This study aims to investigate how artificial intelligence (AI) can enhance Lean Construction Management to achieve efficient and sustainable project delivery in Pakistan. It examines current practices, perceived benefits and the organizational, technical and cultural barriers that influence AI adoption within the construction sector.
A mixed-methods design was used, combining a systematic literature review, a Delphi-based expert consultation with 12 regional specialists, semi-structured interviews with 50 professionals and a quantitative survey of 125 valid responses. Statistical analyses, including correlation tests, were conducted to assess relationships between AI use, Lean outcomes and adoption factors.
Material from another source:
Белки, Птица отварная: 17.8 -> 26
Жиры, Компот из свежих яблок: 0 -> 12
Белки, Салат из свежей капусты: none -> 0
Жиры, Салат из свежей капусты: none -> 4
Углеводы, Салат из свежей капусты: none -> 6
Results reveal a strong positive correlation between AI tool usage and improved Lean outcomes, particularly in project planning, real-time monitoring and waste reduction. Predictive analytics and image-recognition technologies produce the greatest operational benefits. Despite growing interest, adoption remains limited due to high upfront costs, inadequate digital skills, data and integration challenges and organizational resistance to change. Capacity building and supportive policies are viewed as essential enablers.
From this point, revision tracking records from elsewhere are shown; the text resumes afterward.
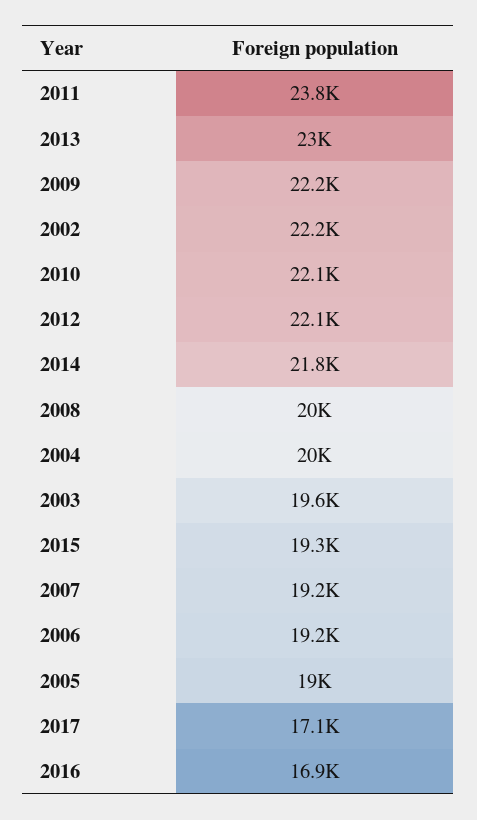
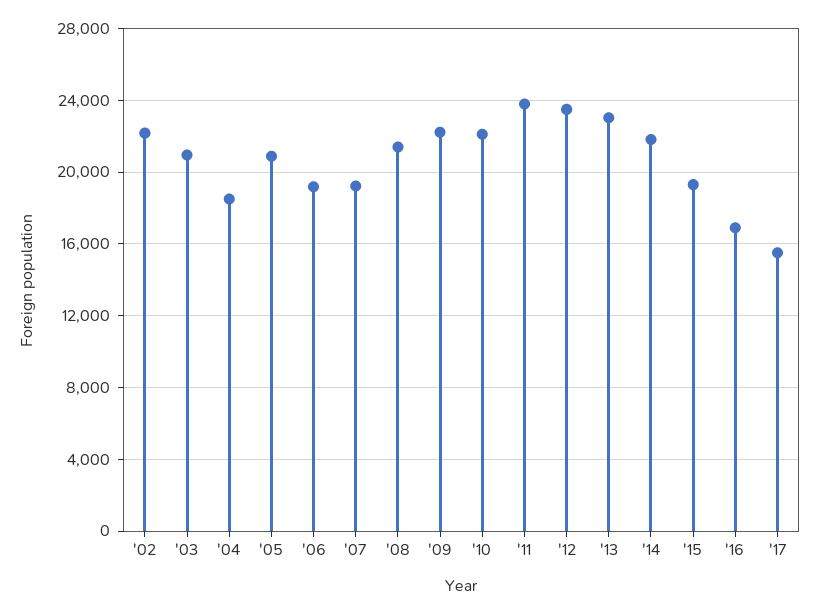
2012: 22100 -> 23500
2008: 20000 -> 21500
2004: 20000 -> 18500
2003: 19600 -> 21000
2005: 19000 -> 21000
2017: 17100 -> 15500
This study provides the first empirical validation of AI-Lean integration in Pakistan’s construction sector. It demonstrates a strong positive correlation (r = 0.865) between AI tool usage and Lean outcomes, introduces a novel “fragmentation-of-adoption” concept specific to resource-constrained settings, and integrates the technology acceptance model, unified theory of acceptance and use of technology and diffusion of innovations theory into a unified adoption framework. These contributions offer a replicable evidence base for emerging economies, moving construction innovation literature beyond conceptual propositions to context-specific, empirically grounded practice.